I had some trouble with the `serde` module, and had to rename it `serde_impl`.
## steps:
- [x] introduce new settings to register words to disable typos on
- [x] in `typos`, return exact match is the current word is part of the word to disable typos for.
- [x] update `Context` to return the exact words dictionary.
- [x] merge #473
Co-authored-by: ad hoc <postma.marin@protonmail.com>
473: set minimum word len for typos r=MarinPostma a=MarinPostma
this PR allows the configuration on the minimum word length for typos.

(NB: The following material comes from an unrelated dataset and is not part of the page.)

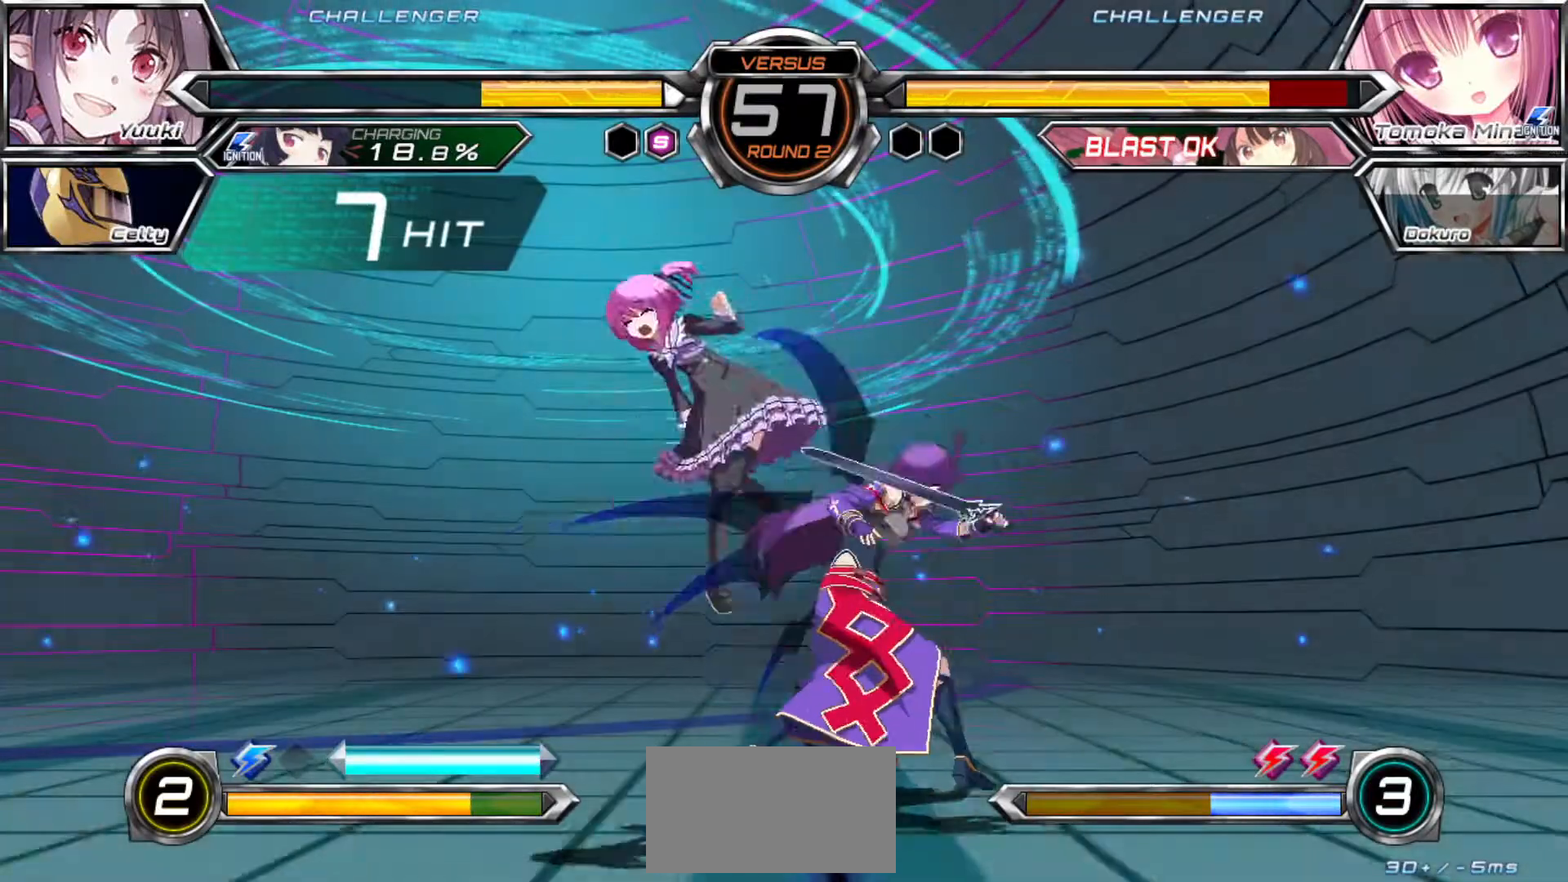
{"dt_ms": 500, "buttons": [], "left_stick": "center", "events": []}
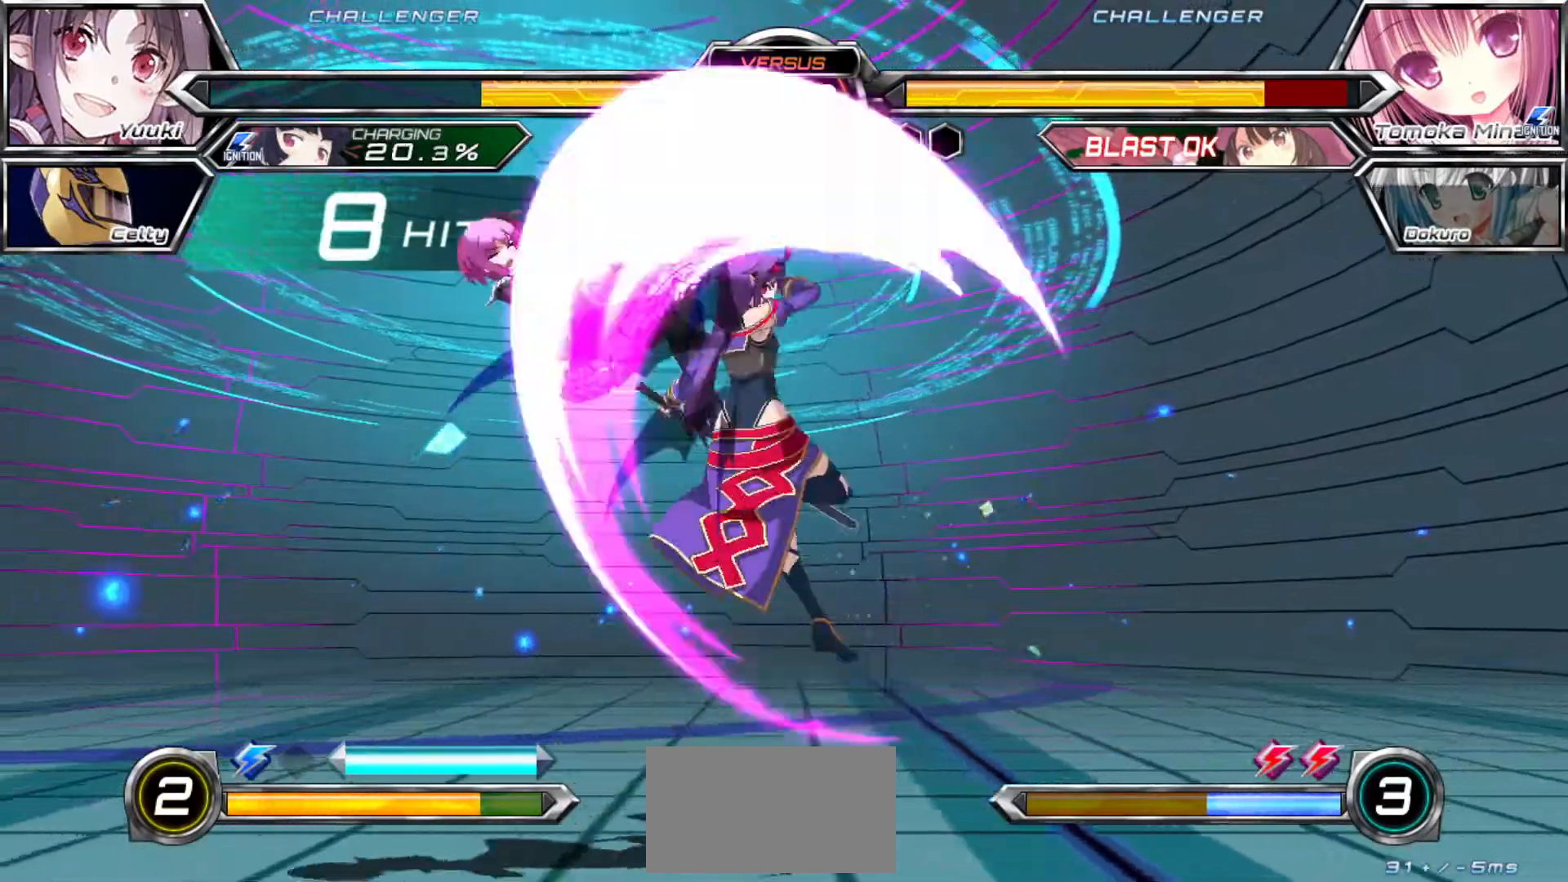
{"dt_ms": 500, "buttons": [], "left_stick": "down", "events": [[400, "left_stick", "down"]]}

The default values are the same as previously.
## steps
- [x] introduce settings for the minimum word length for 1 and 2 typos
- [x] update the settings update flow to set this setting
- [x] create a structure `TypoConfig` to configure typo tolerance in the query builder
- [x] in `typo`, use the configuration to create the appropriate query tree node.
- [x] extend `Context` to return the setting for minimum word length for typos
- [x] return correct error message for wrong settings.
- [x] merge #469
Co-authored-by: ad hoc <postma.marin@protonmail.com>
485: fix bug on 2 typos derivation r=Kerollmops a=MarinPostma
I found a bug while working on #473. This pr fixes it and add the missing tests on word derivations.
Co-authored-by: ad hoc <postma.marin@protonmail.com>
469: add authorize typo setting r=Kerollmops a=MarinPostma
This PR adds support for an authorize typo settings. This makes is possible to disable typos for a whole index. Typos are enabled by default.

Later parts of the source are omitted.